The catch is that they cannot get through it. "Consumers just can't close the loop," Webster said. The interest is real and the intent is real, but the path from intent to purchase is broken. The merchants who fix their half of that path now, during the experimentation window, are the ones who will be ready when the loop finally closes.

So what gets fixed first? Katyal expects low-drama purchases to lead: repetitive household restocks, low-consideration buys where handing off the task removes friction without making anyone nervous about losing control. Webster added a twist. AI may prove just as valuable at the top of the consideration curve, on big researched purchases, where the real payoff is the gathering and comparing rather than the click that ends it.

Both agreed there will be no single universal way to shop. It bends to the person and the moment. Sometimes you want the agent to handle it; sometimes you want to drive. The infrastructure has to support both.

Adyen's Bet: Build the Connectors, Not Another Platform

Against that backdrop, Adyen rolled out Adyen Agentic on June 16, 2026. The suite bundles discovery, checkout orchestration, and payments into modular pieces meant to cut the integration headache across the various AI commerce protocols.

It splits into three layers. Agentic Feed is a structured layer that distributes catalog, pricing, and availability data in real time across conversational commerce environments. Agentic Cart is the orchestration layer that connects the checkout, tax, fulfillment, and order management systems merchants already run to conversational platforms. And Agentic Payments is the payments and fraud layer, delivering authentication, token portability, merchant-of-record preservation, and risk management across protocols that are still evolving.

The logic tracks with everything above. Help merchants make their product data machine-readable, let them keep the checkout and fulfillment systems they already run, and extend the authentication, tokenization, and fraud controls they trust into agentic environments, without forcing a rebuild for every new platform that shows up. Calling it a "universal translator" is Adyen's way of signaling that connector character.

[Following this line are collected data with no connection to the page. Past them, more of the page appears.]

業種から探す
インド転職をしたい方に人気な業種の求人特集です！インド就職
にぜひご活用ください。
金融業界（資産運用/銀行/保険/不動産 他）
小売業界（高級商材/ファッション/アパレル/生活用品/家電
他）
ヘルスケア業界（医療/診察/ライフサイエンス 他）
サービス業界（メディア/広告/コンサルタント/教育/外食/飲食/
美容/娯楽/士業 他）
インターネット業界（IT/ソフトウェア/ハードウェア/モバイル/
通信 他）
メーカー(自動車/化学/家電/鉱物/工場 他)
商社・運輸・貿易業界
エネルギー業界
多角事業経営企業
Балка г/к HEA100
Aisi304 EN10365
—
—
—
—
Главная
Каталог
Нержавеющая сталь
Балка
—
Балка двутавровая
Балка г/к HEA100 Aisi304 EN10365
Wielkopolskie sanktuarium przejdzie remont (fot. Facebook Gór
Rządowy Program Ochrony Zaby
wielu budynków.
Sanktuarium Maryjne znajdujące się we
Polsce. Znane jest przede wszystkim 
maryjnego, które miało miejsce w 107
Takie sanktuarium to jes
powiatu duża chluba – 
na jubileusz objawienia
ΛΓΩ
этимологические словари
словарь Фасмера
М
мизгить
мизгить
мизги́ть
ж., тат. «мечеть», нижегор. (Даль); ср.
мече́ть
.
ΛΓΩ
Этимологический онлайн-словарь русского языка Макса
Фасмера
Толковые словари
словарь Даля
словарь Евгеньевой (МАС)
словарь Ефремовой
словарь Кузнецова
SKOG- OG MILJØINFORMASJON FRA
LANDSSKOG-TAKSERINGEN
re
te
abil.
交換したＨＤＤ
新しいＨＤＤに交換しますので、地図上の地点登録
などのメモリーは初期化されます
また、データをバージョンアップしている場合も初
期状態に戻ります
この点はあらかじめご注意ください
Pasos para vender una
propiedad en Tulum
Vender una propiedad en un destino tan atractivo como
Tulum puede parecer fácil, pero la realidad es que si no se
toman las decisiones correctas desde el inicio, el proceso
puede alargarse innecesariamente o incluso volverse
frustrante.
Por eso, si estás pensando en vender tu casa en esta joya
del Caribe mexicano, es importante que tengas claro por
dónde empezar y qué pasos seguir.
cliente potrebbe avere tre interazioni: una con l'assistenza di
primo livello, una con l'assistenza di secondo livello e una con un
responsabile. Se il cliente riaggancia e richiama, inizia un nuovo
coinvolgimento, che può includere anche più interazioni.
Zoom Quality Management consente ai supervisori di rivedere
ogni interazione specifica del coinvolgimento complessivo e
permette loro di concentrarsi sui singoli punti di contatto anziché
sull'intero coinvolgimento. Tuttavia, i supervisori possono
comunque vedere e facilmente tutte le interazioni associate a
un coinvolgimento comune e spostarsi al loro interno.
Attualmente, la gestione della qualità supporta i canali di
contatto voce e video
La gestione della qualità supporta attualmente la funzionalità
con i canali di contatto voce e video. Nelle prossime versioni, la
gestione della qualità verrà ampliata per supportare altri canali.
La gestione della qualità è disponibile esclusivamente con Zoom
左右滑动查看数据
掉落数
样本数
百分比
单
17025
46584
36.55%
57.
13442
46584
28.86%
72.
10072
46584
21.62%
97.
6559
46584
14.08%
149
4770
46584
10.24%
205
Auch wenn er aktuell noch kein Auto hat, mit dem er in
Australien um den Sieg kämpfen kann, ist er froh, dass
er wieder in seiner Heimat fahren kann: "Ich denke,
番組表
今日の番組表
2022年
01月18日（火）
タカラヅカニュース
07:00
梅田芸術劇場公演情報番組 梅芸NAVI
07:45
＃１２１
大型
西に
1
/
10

The early lineup is telling. American Express, Mastercard, and Visa join as payment networks; Salesforce as a platform; and ESW, Scheels, Sézane, and SharkNinja as merchants. Card networks that normally compete sitting on the same translation layer makes sense in a world stuck at 0.5, where nobody knows which protocol wins: betting on one is not the smart play. Katyal's conclusion was clean. The smart move is not to bet on one, but to be able to plug into all of them. Adyen Agentic launches in limited availability for enterprise merchants in the U.S., with global expansion to follow.

Conclusion

The line "the AI was never the hard part" drags the agentic commerce debate back to solid ground. Discovery already works. What gets tested from here is the plumbing, machine-readable catalogs, authentication, trust, and clear liability, hard to see yet indispensable to everyone.

From 0.5 to 1.5: tripling and still short of the midpoint does not mean there is time to wait, it means there is no room to wait for certainty. Before guessing which protocol wins, make your product data machine-readable and open your payment acceptance to multiple standards. That is what decides whether you are on the ready side the day the loop finally closes.